- Opening Delimiter -

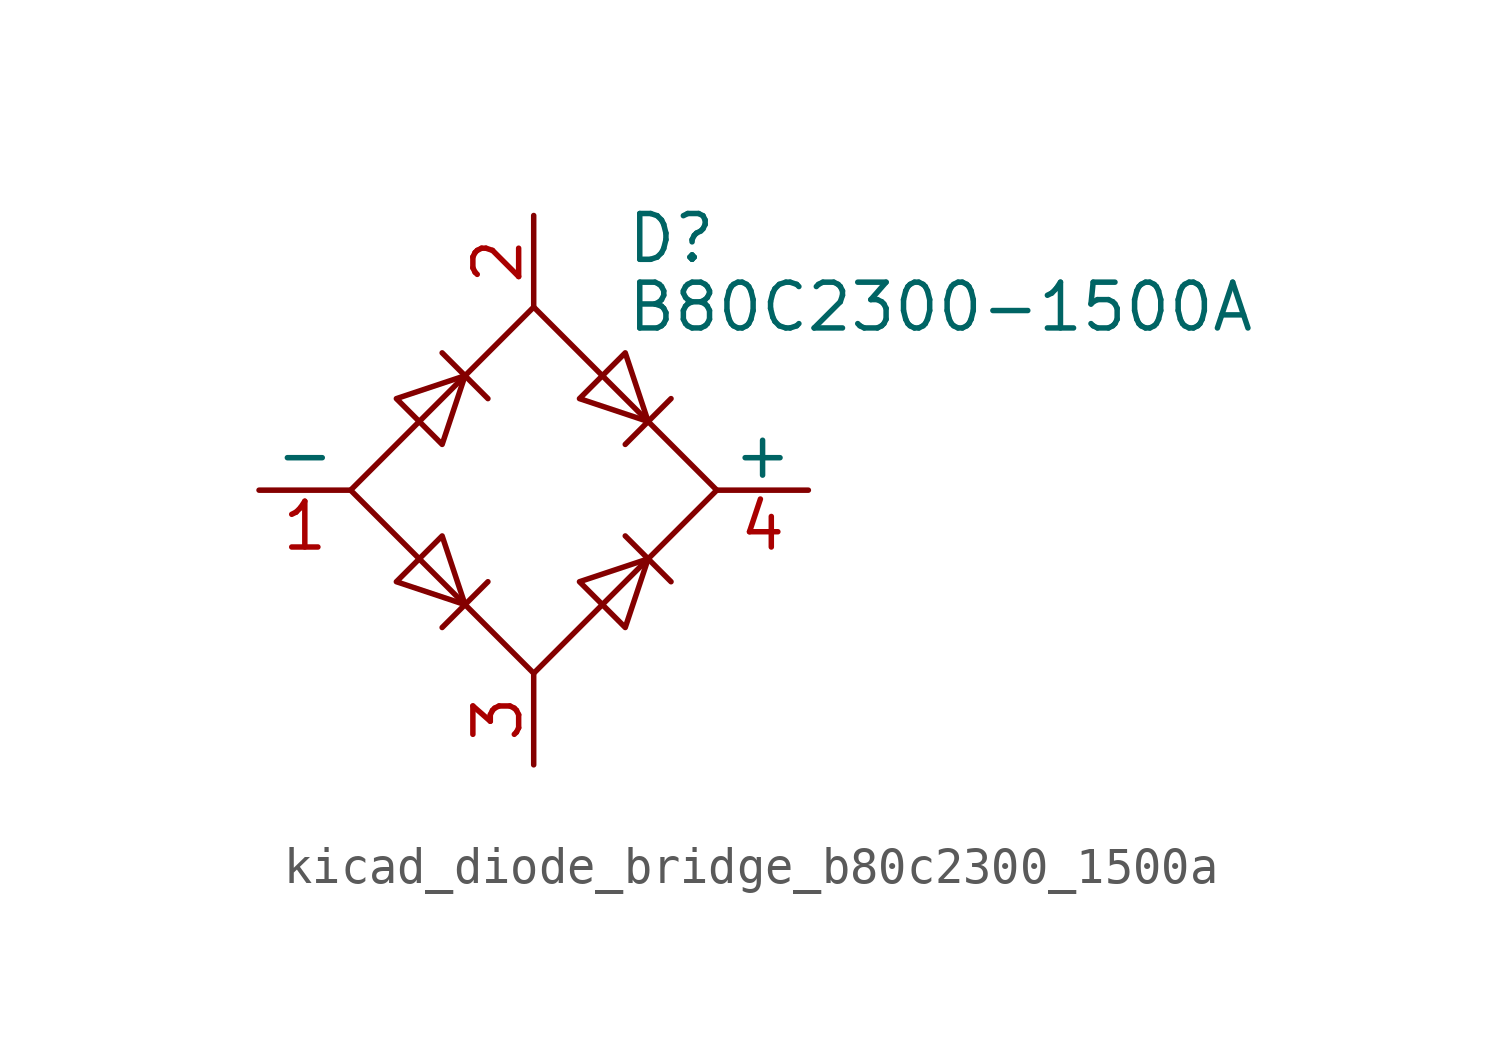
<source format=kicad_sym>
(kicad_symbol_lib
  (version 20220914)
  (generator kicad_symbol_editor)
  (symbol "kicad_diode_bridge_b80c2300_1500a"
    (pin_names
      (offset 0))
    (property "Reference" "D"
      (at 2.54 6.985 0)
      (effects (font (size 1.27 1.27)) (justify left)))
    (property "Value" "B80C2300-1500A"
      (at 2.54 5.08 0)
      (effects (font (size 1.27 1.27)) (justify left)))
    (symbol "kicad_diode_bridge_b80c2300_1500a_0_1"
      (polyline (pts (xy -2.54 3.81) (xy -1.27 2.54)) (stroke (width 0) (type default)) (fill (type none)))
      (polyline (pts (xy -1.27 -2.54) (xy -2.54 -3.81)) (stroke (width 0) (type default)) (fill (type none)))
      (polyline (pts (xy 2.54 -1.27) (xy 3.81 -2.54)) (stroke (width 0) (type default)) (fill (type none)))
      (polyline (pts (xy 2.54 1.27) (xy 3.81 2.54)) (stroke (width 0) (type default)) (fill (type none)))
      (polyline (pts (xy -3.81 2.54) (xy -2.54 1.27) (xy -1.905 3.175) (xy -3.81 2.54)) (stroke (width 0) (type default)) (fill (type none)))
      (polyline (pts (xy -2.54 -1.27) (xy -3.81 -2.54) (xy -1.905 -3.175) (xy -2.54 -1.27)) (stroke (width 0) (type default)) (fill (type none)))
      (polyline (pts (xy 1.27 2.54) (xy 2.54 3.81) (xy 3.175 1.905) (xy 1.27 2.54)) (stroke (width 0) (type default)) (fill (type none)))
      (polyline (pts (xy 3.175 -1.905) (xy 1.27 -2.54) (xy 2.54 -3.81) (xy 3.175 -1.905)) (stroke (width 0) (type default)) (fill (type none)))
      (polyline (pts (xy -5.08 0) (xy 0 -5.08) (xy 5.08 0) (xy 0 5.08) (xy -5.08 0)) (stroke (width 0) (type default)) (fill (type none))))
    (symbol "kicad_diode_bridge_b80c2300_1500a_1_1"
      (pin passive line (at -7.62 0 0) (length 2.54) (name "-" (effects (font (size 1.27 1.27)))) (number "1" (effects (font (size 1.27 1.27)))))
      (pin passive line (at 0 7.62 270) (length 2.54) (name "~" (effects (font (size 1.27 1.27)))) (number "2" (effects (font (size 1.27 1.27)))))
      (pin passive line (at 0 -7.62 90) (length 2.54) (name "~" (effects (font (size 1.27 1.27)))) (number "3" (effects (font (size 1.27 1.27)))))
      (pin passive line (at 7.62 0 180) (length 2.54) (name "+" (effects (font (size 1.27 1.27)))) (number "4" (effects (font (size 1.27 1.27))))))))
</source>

- Closing Delimiter -
- Opening Delimiter -

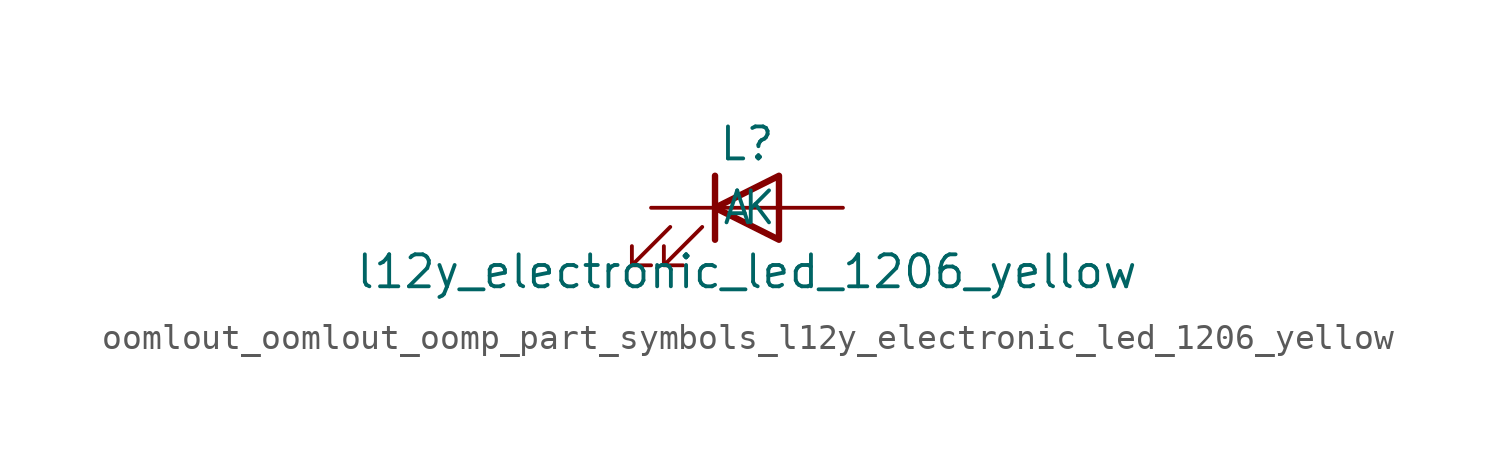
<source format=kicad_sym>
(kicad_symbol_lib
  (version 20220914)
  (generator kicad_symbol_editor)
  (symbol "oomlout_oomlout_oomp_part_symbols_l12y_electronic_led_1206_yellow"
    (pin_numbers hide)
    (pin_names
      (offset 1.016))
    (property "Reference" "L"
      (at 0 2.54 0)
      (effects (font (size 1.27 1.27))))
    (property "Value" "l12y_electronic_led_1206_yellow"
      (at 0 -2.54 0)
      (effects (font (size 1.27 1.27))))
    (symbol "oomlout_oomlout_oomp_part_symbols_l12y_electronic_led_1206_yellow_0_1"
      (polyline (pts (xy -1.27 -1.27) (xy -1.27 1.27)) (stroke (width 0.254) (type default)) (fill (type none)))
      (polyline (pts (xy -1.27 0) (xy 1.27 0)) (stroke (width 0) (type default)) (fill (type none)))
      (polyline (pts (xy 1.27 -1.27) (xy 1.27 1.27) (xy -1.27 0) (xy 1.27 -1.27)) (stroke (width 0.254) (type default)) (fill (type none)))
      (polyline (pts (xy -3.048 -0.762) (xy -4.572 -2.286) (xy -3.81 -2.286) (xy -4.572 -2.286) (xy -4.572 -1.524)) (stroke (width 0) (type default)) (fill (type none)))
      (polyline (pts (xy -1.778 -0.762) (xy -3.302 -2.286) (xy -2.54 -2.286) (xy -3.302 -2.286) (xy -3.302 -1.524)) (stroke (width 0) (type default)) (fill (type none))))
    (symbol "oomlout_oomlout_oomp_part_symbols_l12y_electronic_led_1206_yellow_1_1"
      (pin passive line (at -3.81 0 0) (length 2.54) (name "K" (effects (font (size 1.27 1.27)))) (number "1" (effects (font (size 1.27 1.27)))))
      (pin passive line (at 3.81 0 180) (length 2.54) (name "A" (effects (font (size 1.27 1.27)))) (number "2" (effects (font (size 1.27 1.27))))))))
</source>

- Closing Delimiter -

=== EXERCISE BRIEF ===
Could you reproduce exactly the lines of the entries above, from the one with "(polyline (pts (xy 2.54 -1.27)" through the one with "(polyline (pts (xy 1.27 2.54)", and nothing else?

=== RESPONSE BOX ===
      (polyline (pts (xy 2.54 -1.27) (xy 3.81 -2.54)) (stroke (width 0) (type default)) (fill (type none)))
      (polyline (pts (xy 2.54 1.27) (xy 3.81 2.54)) (stroke (width 0) (type default)) (fill (type none)))
      (polyline (pts (xy -3.81 2.54) (xy -2.54 1.27) (xy -1.905 3.175) (xy -3.81 2.54)) (stroke (width 0) (type default)) (fill (type none)))
      (polyline (pts (xy -2.54 -1.27) (xy -3.81 -2.54) (xy -1.905 -3.175) (xy -2.54 -1.27)) (stroke (width 0) (type default)) (fill (type none)))
      (polyline (pts (xy 1.27 2.54) (xy 2.54 3.81) (xy 3.175 1.905) (xy 1.27 2.54)) (stroke (width 0) (type default)) (fill (type none)))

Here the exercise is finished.